### AUFGABENSTELLUNG:
Gib aus dem Text über die 80er Jahre den Abschnitt wörtlich wieder, der mit „Mit Simone de“ beginnt und sich bis einschließlich „Stern zu stehen.“ fortsetzt.

### VORLIEGENDER TEXT:

>>>

Highlights musikalischer Art bringen die
80er Jahre auf
andere Weise in die Erinnerung zurück. Madonna war damals
die Pop-Ikone schlechthin. Dieser Erfolg lässt sich
nicht allein auf das Jahr 1986 reduzieren.
Madonna
beeinflusste das ganze Jahrzehnt. Von Anfang an
polarisierte die Künstlerin. Was die ältere Generation
schockierte, begeisterte die jungen Leute. „Like a
Virgin“ hieß ihr Hit, der ihr zu weltweitem Ruhm
verhalf. Als sie 1987 ihre Welttournee antrat, war das
ein Meilenstein, mit dem sie die 80er Jahre zu ihren
erfolgreichsten machte. Spätestens seit dieser Tournee
kannte man die Extrem-Künstlerin fast überall auf dem
Globus, unabhängig davon, ob man zu ihren Fans gehörte
oder nicht. Sie war nicht zu ignorieren.
Während im Jahr 1980 der Tod von
Jean-Paul Sartre in der
ganzen Welt Schlagzeilen gemacht hatte, seinem Sarg etwa
50.000 Menschen folgten, um dem bekanntesten und
renommiertesten französischen Intellektuellen des 20.
Jahrhunderts die letzte Ehre zu erweisen, ging das
Ableben von Simone de Beauvoir, seiner engen Freundin,
nicht ganz so spektakulär durch die
Nachrichtensendungen. Sie starb am
14. April 1986 in
Paris. Mit ihr schied eine politisch sehr engagierte
Schriftstellerin aus der Welt. Ihr Leben war mit dem
Jean-Paul Sartres seit ihrer beider Studentenzeit
verbunden. Bis zu seinem Tod stand sie ihm zur Seite.
Mit Simone de Beauvoir und Jean-Paul Sartre verlor die
Welt zwei philosophisch herausragende Persönlichkeiten,
deren Plätze bis heute nur annähernd adäquat besetzt
werden konnten. Die Schriften der beiden großen Denker
werden nach wie vor diskutiert. Sie, die nebeneinander
auf dem Cimetière du Montparnasse in Paris begraben
liegen, werden auch meistens nur in einem Atemzug
genannt.
Über dem Jahresbeginn schien kein guter Stern zu stehen.

<<<

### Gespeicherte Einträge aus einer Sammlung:
>>>

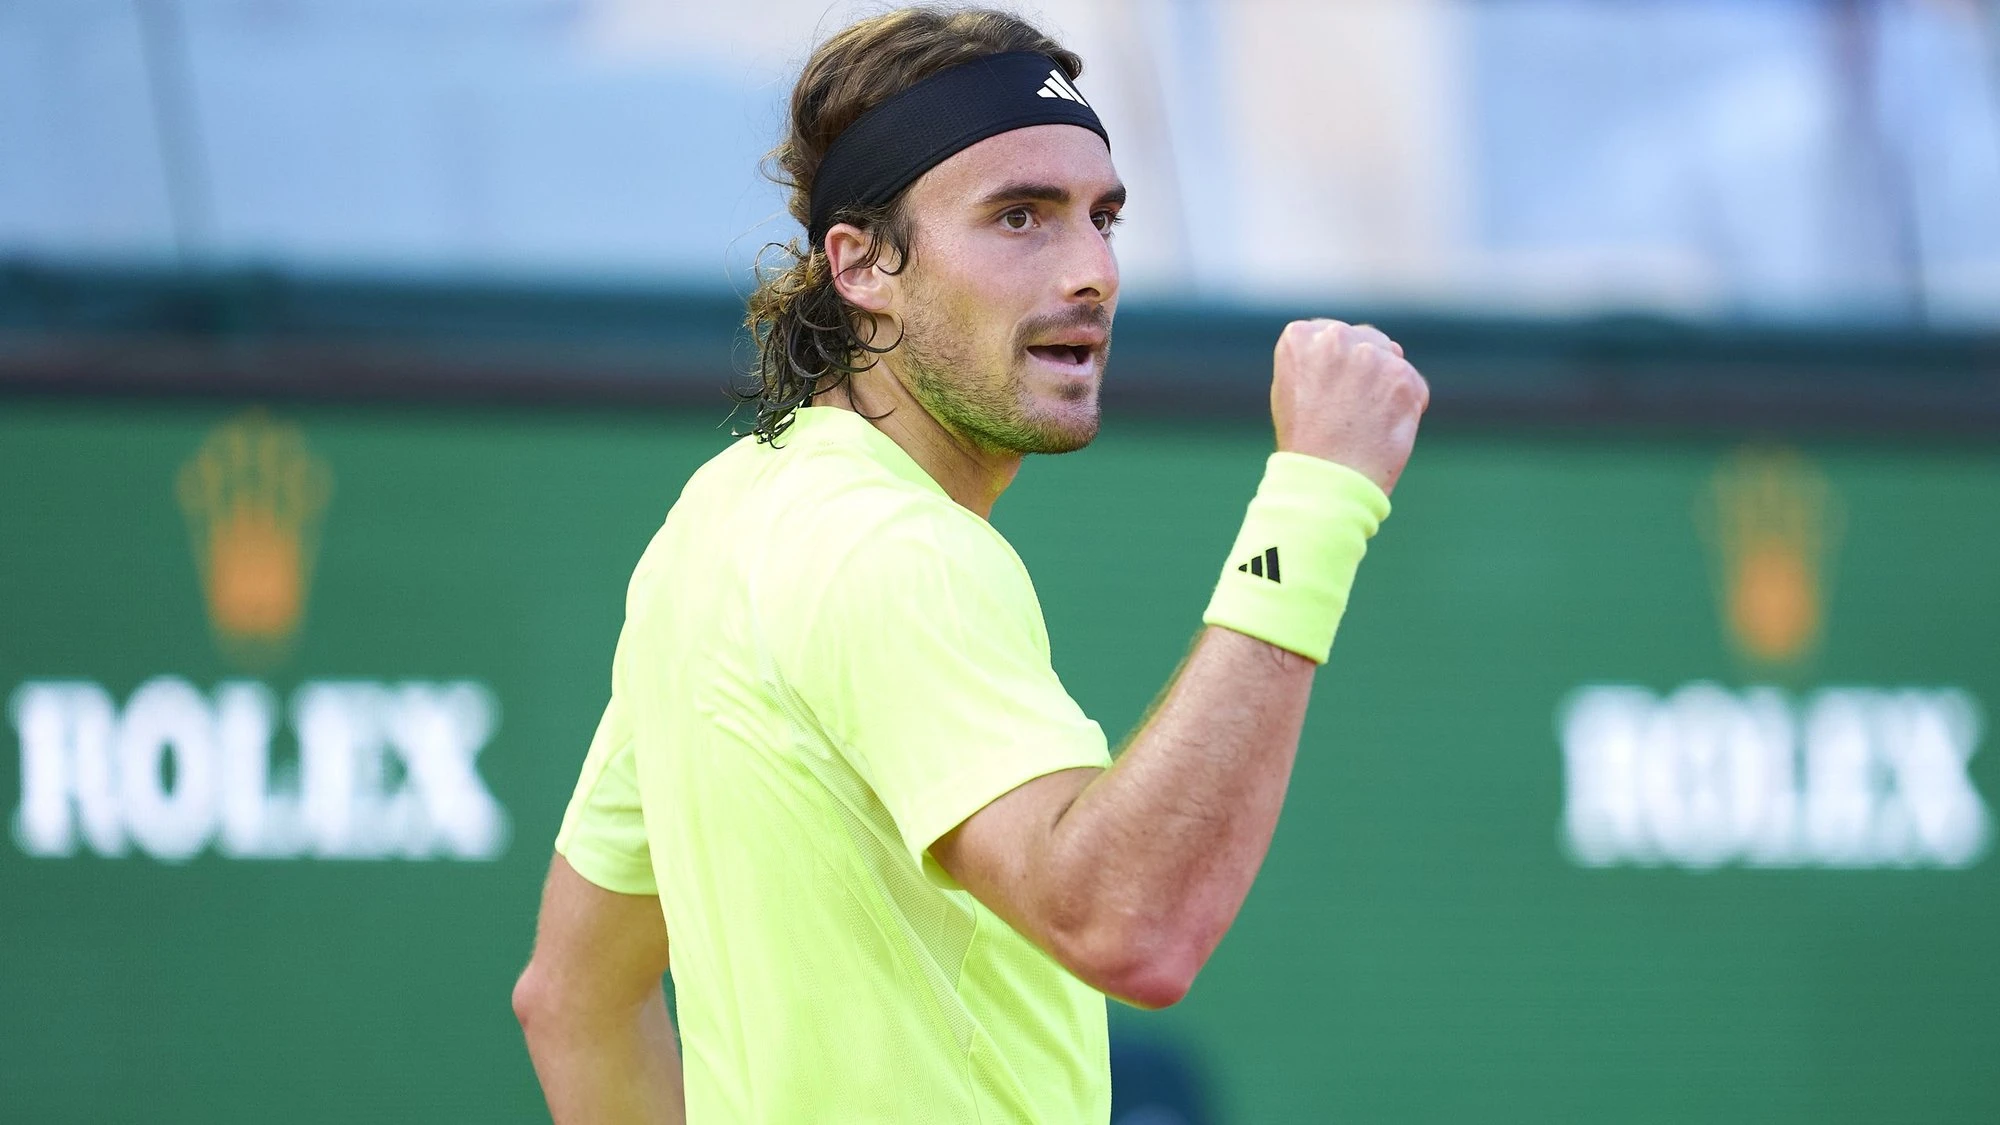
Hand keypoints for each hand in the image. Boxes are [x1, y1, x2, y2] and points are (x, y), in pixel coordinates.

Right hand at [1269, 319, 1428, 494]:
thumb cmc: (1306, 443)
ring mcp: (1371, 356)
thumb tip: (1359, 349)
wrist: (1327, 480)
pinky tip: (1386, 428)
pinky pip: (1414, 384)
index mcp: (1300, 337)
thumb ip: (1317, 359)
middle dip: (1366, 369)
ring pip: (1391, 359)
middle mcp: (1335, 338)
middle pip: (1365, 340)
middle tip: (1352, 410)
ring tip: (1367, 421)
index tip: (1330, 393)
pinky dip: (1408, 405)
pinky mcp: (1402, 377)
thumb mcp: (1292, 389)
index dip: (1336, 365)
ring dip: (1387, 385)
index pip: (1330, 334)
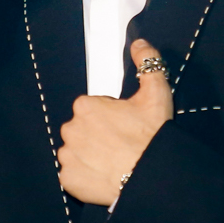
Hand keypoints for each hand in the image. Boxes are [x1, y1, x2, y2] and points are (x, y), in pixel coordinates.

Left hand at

<<<
>>>

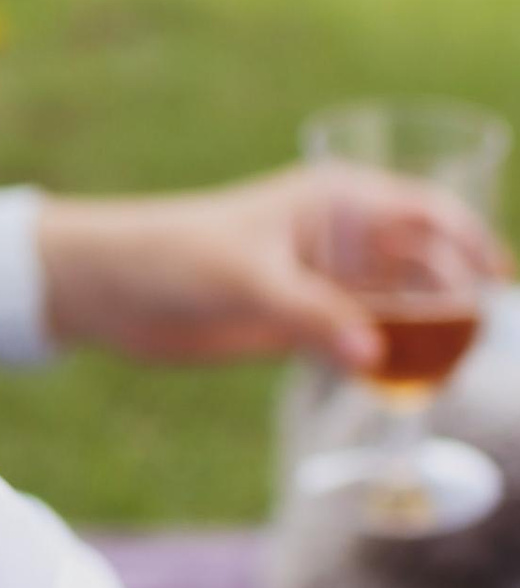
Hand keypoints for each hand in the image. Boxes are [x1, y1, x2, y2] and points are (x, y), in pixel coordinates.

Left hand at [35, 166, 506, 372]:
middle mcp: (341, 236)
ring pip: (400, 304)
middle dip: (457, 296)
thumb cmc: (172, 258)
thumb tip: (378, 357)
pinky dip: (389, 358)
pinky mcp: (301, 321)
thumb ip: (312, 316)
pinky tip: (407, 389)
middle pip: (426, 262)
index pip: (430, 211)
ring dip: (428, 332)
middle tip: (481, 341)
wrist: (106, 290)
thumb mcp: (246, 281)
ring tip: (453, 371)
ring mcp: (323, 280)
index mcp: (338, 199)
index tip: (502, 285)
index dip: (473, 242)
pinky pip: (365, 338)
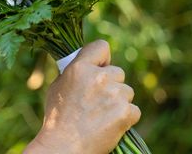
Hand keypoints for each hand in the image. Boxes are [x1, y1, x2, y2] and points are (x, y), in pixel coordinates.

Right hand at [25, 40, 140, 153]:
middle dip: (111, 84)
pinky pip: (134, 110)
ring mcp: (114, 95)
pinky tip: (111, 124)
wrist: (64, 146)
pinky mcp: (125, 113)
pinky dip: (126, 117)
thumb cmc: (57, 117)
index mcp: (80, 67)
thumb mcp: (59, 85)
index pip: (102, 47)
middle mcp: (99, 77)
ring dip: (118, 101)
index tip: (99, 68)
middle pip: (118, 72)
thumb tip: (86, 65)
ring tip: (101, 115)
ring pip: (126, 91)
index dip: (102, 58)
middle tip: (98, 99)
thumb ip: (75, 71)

<<<

### LÖSUNG ZUR AUFGABE:
Mit Simone de Beauvoir und Jean-Paul Sartre verlor die
Welt zwei philosophisch herausragende Persönlichkeiten,
deren Plätze bis heute nur annähernd adäquat besetzt
werden konnten. Die Schriften der beiden großen Denker
werden nach wie vor diskutiert. Sie, die nebeneinander
auf dem Cimetière du Montparnasse in Paris begraben
liegen, werden auch meistens nur in einem Atemzug
genannt.
Über dem Jahresbeginn schien kein guter Stern zu stehen.